_Work request 1_
Reproduce the stretch of the 4% rule passage from "Michael Kitces: A" through "or something lower.".
_Work request 2_
List every distinct percentage figure mentioned in the 4% rule passage.

Michael Kitces: A lot of people have heard of the 4% rule, or sometimes called the safe withdrawal rate research, that determines how much money you can spend from an initial retirement portfolio. But I find very few actually know where that number came from in the first place, and understanding its source is really important when we look out at the landscape like today when interest rates are lower than historical norms, market valuation is higher than historical norms and ask the question, is 4% even an appropriate number today or should it be more like 3.5% or 3% or 2.5% or something lower.

Now, when we actually look at where the 4% rule came from, it came forth from a Journal of Financial Planning Study in the mid-1990s from actually former engineer-turned-financial planner named Bill Bengen. And what Bengen was actually looking at was the media of the day when market returns were very good through the '80s and early '90s and it was common to see industry publications saying things like, well, since markets have been returning 10% to 12% a year, we think a safe spending level might be 8%.

[Instrument reading data]

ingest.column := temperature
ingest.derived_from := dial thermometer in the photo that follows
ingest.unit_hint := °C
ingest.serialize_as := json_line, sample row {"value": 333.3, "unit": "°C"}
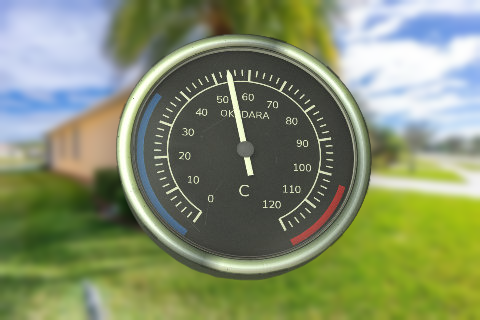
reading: {"value": 54, "unit": "°C"}
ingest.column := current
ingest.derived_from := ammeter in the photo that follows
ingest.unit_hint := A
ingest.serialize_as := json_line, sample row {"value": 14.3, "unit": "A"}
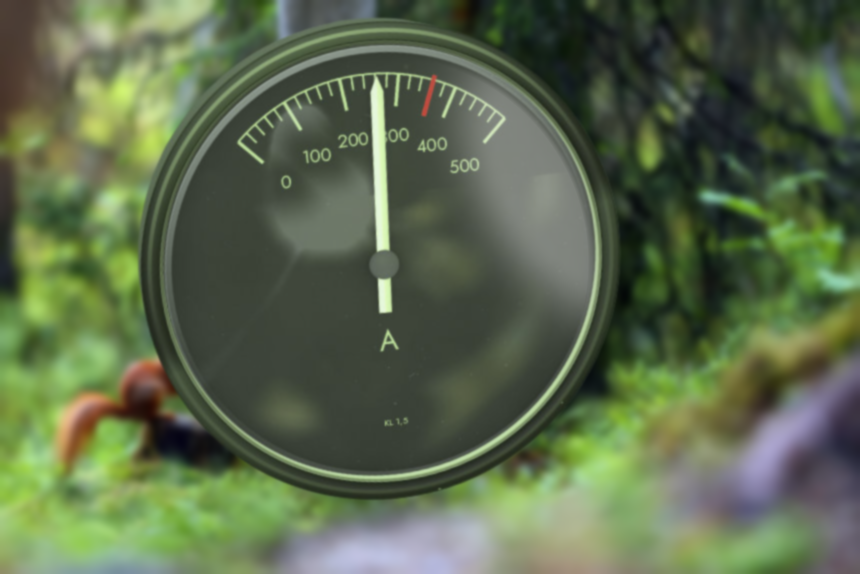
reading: {"value": 260, "unit": "A"}
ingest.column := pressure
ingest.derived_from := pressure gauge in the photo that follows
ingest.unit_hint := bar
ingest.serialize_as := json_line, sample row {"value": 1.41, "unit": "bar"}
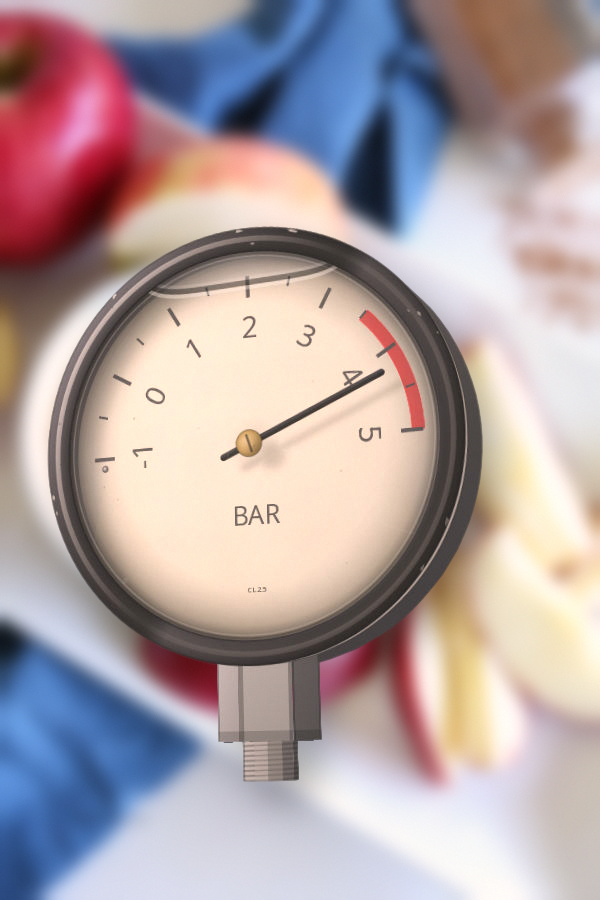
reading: {"value": 4.25, "unit": "bar"}
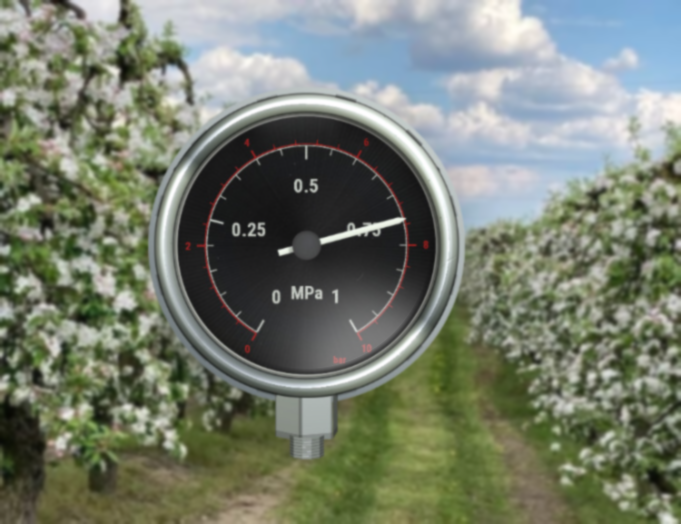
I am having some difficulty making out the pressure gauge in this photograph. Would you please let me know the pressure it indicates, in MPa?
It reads 0.75 MPa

_Exercise result 1_
Michael Kitces: A lot of people have heard of the 4% rule, or sometimes called the safe withdrawal rate research, that determines how much money you can spend from an initial retirement portfolio. But I find very few actually know where that number came from in the first place, and understanding its source is really important when we look out at the landscape like today when interest rates are lower than historical norms, market valuation is higher than historical norms and ask the question, is 4% even an appropriate number today or should it be more like 3.5% or 3% or 2.5% or something lower.

_Exercise result 2_
4%, 3.5%, 3%, 2.5%, 10%, 12%, 8%